Intro to VTS (Visual Thinking Strategies)
What is VTS?
VTS is a method for facilitating evidence-based, open conversations about complex, ambiguous materials. These materials could include art, poetry, designs, infographics, written documents, even code.
Benefits
Peer-reviewed research shows that engagement with VTS:
improves observation, communication, and listening skills
hones empathic capacities and reflective practices that promote self-awareness about one’s own thinking patterns, assumptions, and biases (metacognition)
helps both leaders and teams navigate ambiguity and uncertainty, and supports understanding difference to improve inclusivity
builds psychological safety, teaming, and connection to allow for improved learning, inclusion, creativity, and innovation
History
VTS was co-created by Philip Yenawine, an art museum educator, and Abigail Housen, a cognitive psychologist. Learn more about Philip and Abigail from VTS.org
They originally researched and designed VTS for museums and schools. Over the past 35+ years, the VTS method has received global acclaim for its ability to engage students, foster collaborative, inclusive dialogue, and change the way we communicate and relate to one another as human beings.
It started at MOMA (Museum of Modern Art) in NY (where Philip Yenawine was an art educator) as a way to support the museum’s mission:
The Museum of Modern Art connects people from around the world to the art of our time. We aspire to be a catalyst for experimentation, learning, and creativity, a gathering place for all, and a home for artists and their ideas.
MOMA was offering tours and talks, and while they were getting great reviews, they noticed that people weren’t really learning. The VTS method emerged from research by educators and researchers as a way to both engage and teach using art as a catalyst for deeper thinking.

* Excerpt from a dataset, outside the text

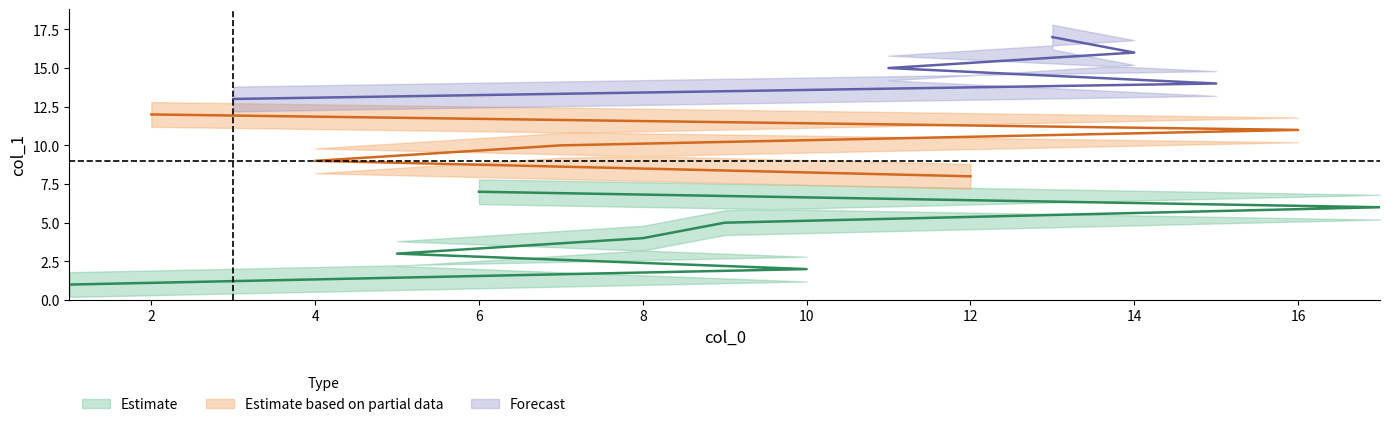

What is the difference between the highest and lowest values at 11?

1.6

It was soon studied and shown to be a powerful way to engage K-12 students in deep learning experiences by improving metacognition, listening to understand, and accepting multiple perspectives as possible simultaneously.
Then, higher education institutions began to employ VTS in their classrooms. It’s currently taught at Harvard Medical School to train future doctors to make better diagnoses that are based on evidence and data, rather than assumptions, stereotypes, bias, or snap judgments. And, MIT’s Sloan School of Business currently offers VTS training as a valuable business tool.

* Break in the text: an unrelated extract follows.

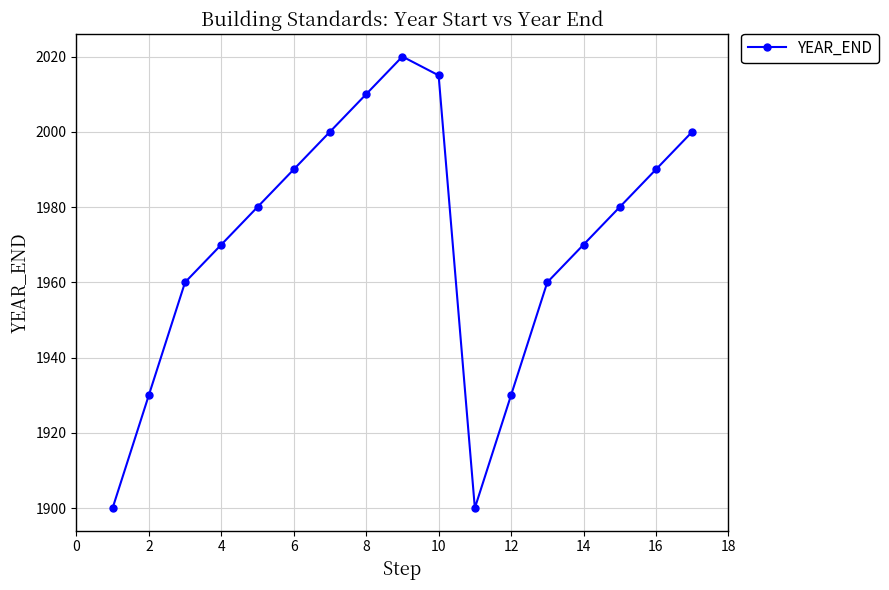

Count the number of categories in the chart.

17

Most recently, VTS has been bringing powerful benefits to human-centered design organizations and businesses.
Methodology
VTS is deceptively simple, especially when employed by an experienced facilitator.
Look in silence
Ask question 1: What’s going on in this…?
Listen to understand (stay neutral and suspend judgment)
Paraphrase and point
Ask question 2 (if evidence is not provided): What do you see that makes you say…?
Listen to understand, point, and paraphrase again
Ask question 3: What more can we find?
Persist and explore
See VTS in Action
Norms
While much depends on an experienced facilitator, active participation is necessary for a group to get the most out of a VTS conversation.
Stay engaged
If you’re not talking, be listening carefully to what others are saying, keep looking, and don’t multitask.
Don’t judge yourself or others
There are no right or wrong answers—the point isn’t to be perfect or right, it’s to have a dialogue as a group and to learn together.
Listen for understanding
Many of us have a default state of listening to others only long enough to think about how we are going to respond and whether we agree or not. Instead, slow down and really try to understand each other.
Get comfortable with discomfort
This is not the typical way that you engage with a group, either at work or in your personal life. It’s ok if it feels weird. Plus, you may hear viewpoints that are foreign to you or make you uncomfortable—look at it as an opportunity to learn, grow your own perspective, and better understand and connect with others.